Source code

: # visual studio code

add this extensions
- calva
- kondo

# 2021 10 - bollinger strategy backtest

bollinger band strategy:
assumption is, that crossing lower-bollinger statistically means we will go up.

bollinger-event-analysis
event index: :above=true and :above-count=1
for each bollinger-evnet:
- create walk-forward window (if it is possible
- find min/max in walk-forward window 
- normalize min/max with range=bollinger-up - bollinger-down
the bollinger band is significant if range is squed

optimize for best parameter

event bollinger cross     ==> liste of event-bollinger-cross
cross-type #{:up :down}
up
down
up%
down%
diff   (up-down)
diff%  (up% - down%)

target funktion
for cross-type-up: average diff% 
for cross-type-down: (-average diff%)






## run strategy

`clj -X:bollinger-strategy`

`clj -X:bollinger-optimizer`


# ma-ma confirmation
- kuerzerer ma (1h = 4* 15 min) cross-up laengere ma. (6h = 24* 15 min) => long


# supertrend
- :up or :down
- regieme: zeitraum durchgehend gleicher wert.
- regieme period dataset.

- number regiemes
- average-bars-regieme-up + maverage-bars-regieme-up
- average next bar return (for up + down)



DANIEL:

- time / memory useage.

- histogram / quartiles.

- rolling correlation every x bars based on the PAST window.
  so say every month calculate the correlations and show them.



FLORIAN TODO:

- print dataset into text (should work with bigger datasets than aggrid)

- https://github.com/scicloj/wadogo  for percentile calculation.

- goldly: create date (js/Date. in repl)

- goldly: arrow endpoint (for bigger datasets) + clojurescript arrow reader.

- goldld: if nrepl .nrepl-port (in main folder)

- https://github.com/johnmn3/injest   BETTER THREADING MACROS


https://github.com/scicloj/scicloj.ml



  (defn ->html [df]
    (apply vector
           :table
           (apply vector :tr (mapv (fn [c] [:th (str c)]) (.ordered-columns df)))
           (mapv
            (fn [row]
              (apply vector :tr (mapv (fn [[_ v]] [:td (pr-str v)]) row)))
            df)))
☆ ☆ ☆ ☆
REQUIREMENT » Reading through the material above, work out how many lines include "type", then state that number alone.

TASK OUTPUT » 3